Crack shook her head. “He’s been to our gigs, so what? He likes what you put out.”
“Put out?” I said. I felt the blood drain from my face.
“What you offer, I mean. You don’t have to put out.”
My mouth was dry; my mind broke out in a rash of panic. “Feels like I’m cheating on Rex. It’s not good. I love Rex, and he trusts me.” What I didn’t say was that it felt like I was cheating on art too. Cheating myself.
Crack laughed then, and not her bitter or fake laugh, but a deep belly laugh, loud and for real. “Oh shit,” she said. “You’re still hung up on Rex? And we thought Matey was the sadomasochist in the group…”
“Hung up?” I said. “We’re in love.”
She said, “Sheesh…Good old sexy Rexie back in town, and you’re his puppet all over again. Don’t think Rex hasn’t had his share of clown dates.”
My heart was a knotted balloon then, a stopped watch. “What do you mean?”
She said, “That old rubber-chicken routine? It’s a classic. Hell, even I fell for it way back when.” She slapped an arm over my shoulders. “How do you think he paid for that fleet of unicycles?”
“What are you saying?” Her arm was heavy across my back. I tried to shake her off, the way I wanted to shake off new information, the possible truth.
“Don’t be shocked, little Sniff. You make too big a deal of it.” With a gentle pressure she steered me left, and then left again, and we made a U-turn until we walked toward the van. The men were outside tipping bottles back. Crack said, “Get in the game, give it a good play. If you don’t want to do it again we won’t. My word.”
I was numb. Rex and the rubber-chicken routine? What did she mean? Plucky. Plucky the chicken, who was even now in my pink shoulder bag. How many clowns had Plucky been with?
“Call the shots on the date,” Crack whispered. “Do what you’re comfortable with, and no more.” She dropped her arm from my shoulders. “I got the down payment, but set your own prices as you go, and make sure you get cash before it’s over.”
I teetered in my oversized heels, across chunks of broken concrete.
“You get the clubhouse. We’ll find our own space.” Crack grabbed the short man by one of his thick hands. I watched their backs as they climbed over a pile of broken joists, then disappeared into the dark.
“Come on in,” Rich Johnson said from the dark cave of the van.
I was there to do a job—not a hand job, not a blow job, but the same logic applied: the faster we got started, the sooner it’d be over. I hitched up my dress.
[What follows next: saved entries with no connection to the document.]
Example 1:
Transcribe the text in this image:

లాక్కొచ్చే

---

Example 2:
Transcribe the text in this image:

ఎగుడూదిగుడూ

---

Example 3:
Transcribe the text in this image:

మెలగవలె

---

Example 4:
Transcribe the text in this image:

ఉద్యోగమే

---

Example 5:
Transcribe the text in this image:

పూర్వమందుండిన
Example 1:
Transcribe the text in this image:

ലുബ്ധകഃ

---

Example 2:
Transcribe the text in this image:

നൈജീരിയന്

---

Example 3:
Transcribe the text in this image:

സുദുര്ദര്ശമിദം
Sequins fell and glinted against the ground, caught in construction debris. I took his hand. His palm was damp. In one big step, I launched myself into the back of the van. He reached to close the door behind me. I intercepted with my elbow.
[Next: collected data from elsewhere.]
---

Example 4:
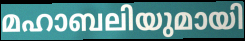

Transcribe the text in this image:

മഹാബലിയുമായി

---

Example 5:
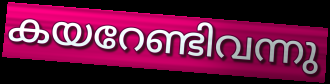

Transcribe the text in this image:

കയറേണ്ടിവന്നു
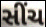
સીંચ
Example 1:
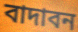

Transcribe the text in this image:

বাদাবন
“Like a tab, let’s keep it open, right?” A quick exit route.
He shrugged. “It’s your show.” I liked the sound of that. My show. Then he said, “Besides, there’s nobody out here. Just you and me. And I thought clowns didn’t talk.”
He put a hand up as though to cover my mouth and winked. That I didn’t like, but it was part of the fetish: muteness, not mutiny.
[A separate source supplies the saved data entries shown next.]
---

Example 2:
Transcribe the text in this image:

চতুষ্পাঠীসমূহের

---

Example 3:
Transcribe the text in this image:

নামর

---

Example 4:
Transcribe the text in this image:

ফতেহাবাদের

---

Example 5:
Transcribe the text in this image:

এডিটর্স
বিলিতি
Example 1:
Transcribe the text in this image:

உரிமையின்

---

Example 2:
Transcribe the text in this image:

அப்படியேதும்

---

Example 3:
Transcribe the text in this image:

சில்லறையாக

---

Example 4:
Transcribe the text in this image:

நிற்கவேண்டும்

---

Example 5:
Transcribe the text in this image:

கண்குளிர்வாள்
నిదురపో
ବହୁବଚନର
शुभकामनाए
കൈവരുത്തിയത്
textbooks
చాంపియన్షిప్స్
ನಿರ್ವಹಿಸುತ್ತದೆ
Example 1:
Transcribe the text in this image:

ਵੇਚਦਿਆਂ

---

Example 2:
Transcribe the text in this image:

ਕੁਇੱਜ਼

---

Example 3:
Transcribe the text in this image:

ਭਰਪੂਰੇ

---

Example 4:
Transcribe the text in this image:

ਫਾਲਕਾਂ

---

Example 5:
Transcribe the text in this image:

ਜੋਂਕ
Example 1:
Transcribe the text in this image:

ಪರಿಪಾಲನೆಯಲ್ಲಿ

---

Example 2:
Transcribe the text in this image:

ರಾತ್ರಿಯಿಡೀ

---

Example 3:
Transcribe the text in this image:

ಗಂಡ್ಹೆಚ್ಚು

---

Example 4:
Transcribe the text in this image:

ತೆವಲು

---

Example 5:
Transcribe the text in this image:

He spit out the side door and popped the cork on another bottle of cheap champagne. The cork hit the side of the van like a bullet. I ducked. My ears rang. He sat hunched, a vulture, on a narrow, cramped wooden bench that was attached to one curved wall inside the van. He patted the plank beside him.
I crouched on the wheel well. He held a plastic champagne glass my way, pulled it back and tipped it toward his lips, then raised his eyebrows in his own little act meant to be a question: did I drink?
I fanned my hands in front of the Pendulous Breasts and pushed the air away, a flutter of sign language to say no no no. The breasts crowded my knees.
He dropped the plastic glass, took a swig off the bottle, wiped his mouth with the back of his hand, and murmured, “Juggle something.” He rolled an old beer bottle toward me.